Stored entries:
────────────────────

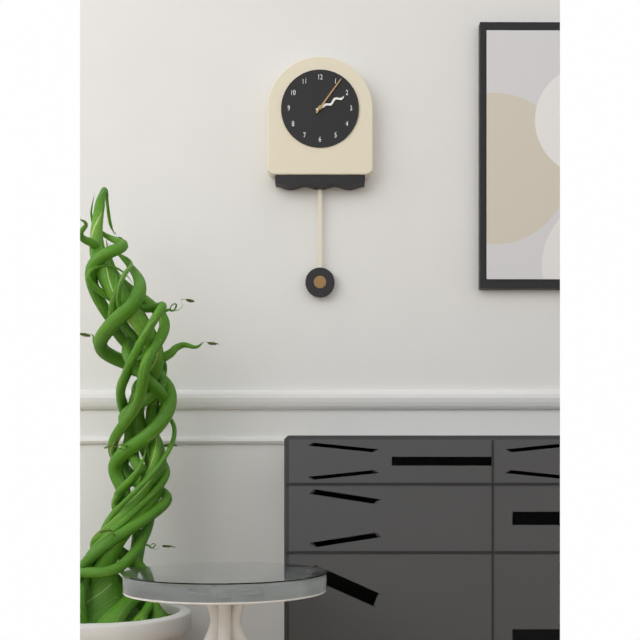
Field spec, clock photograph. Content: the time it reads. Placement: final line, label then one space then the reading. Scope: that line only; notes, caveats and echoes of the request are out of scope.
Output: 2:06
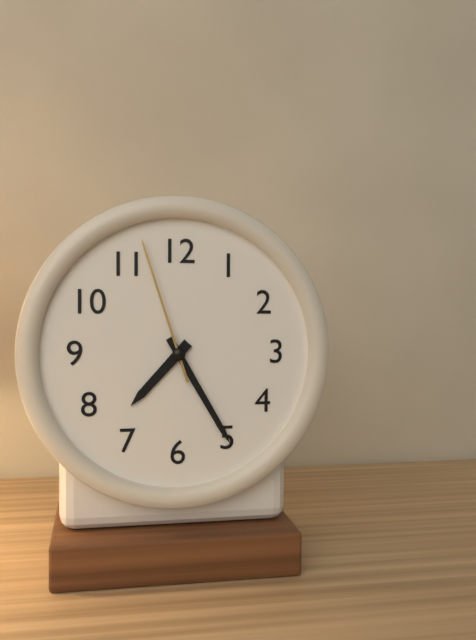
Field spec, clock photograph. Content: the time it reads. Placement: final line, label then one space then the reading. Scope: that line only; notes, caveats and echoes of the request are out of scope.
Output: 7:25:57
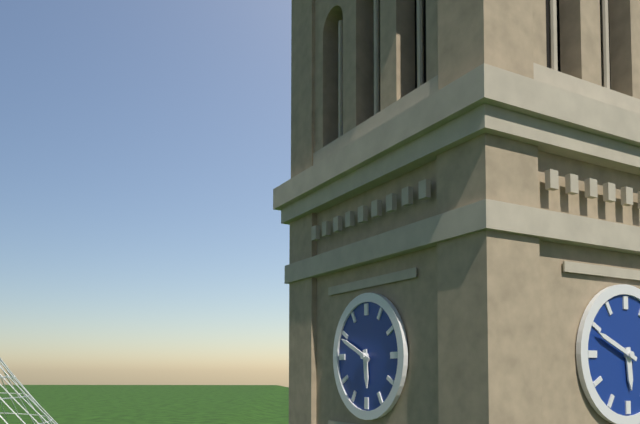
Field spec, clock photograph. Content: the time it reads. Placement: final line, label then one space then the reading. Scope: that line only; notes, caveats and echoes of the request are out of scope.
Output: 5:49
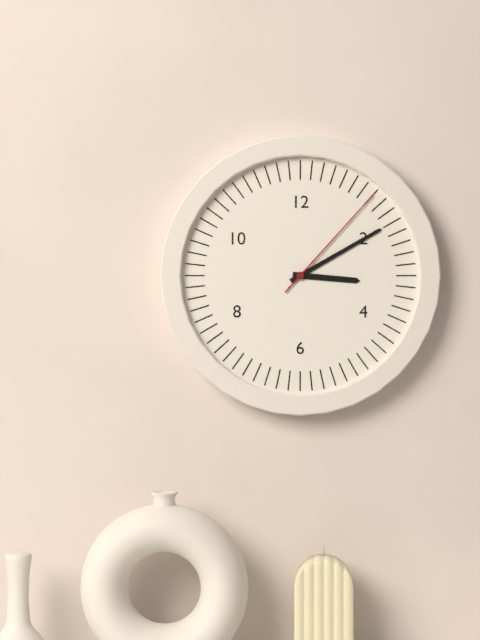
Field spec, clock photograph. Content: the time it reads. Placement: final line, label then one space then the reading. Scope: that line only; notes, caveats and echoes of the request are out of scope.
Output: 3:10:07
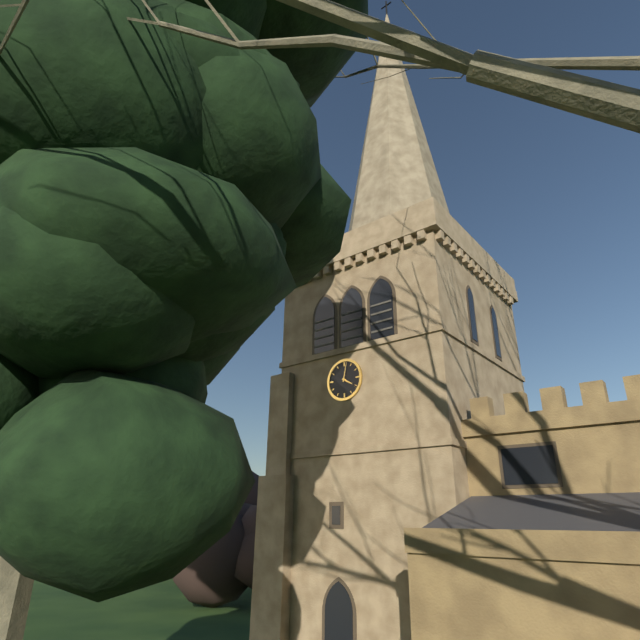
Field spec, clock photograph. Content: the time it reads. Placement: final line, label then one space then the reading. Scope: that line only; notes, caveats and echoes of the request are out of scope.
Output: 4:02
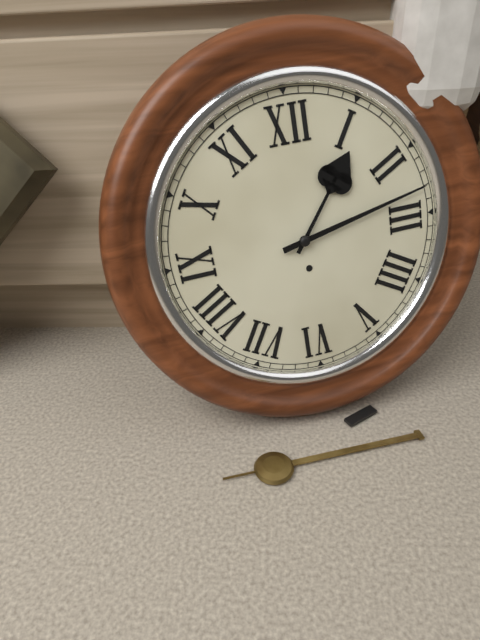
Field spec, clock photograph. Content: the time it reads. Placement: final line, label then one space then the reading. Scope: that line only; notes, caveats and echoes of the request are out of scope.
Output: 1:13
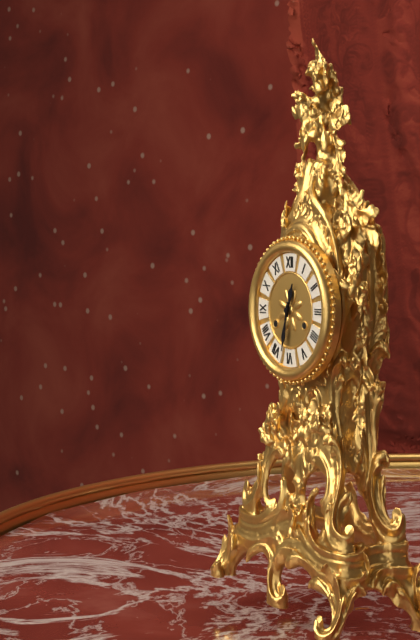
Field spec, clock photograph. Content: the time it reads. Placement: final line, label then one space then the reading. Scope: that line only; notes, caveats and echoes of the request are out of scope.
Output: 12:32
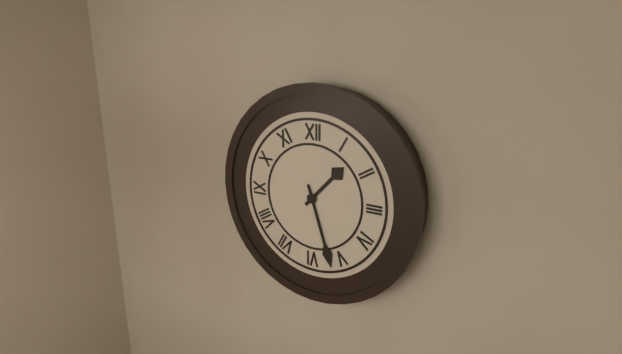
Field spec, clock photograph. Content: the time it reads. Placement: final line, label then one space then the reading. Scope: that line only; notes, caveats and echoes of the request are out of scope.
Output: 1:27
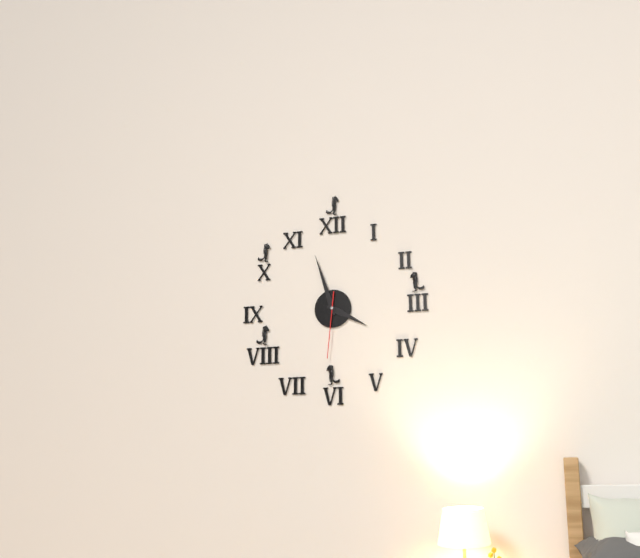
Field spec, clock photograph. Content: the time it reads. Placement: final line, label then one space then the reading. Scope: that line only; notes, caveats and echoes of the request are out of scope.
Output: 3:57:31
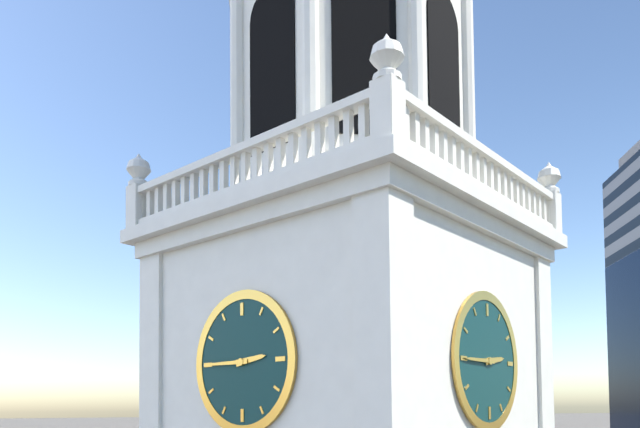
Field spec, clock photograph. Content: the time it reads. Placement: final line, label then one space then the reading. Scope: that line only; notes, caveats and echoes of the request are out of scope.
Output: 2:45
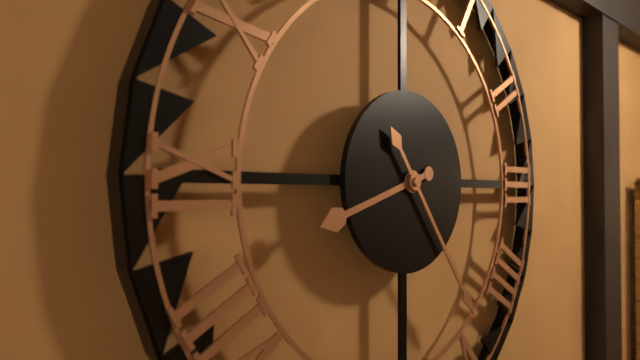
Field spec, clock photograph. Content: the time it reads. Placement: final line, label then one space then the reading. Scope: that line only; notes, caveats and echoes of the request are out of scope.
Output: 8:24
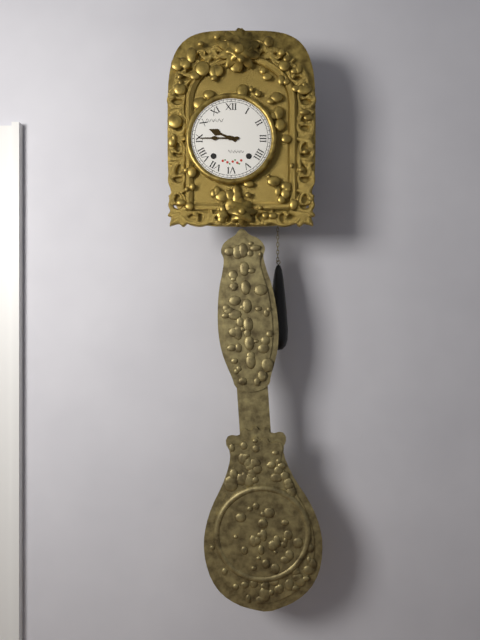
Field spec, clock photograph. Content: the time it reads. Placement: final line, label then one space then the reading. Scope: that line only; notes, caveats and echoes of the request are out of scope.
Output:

────────────────────

TASK: Gather each line from the entries above that contains the string "Output".

TASK SOLUTION:
Output: 2:06
Output: 7:25:57
Output: 5:49
Output: 3:10:07
Output: 4:02
Output: 1:13
Output: 12:32
Output: 1:27
Output: 3:57:31
Output: 2:45
Output: 8:24
Output:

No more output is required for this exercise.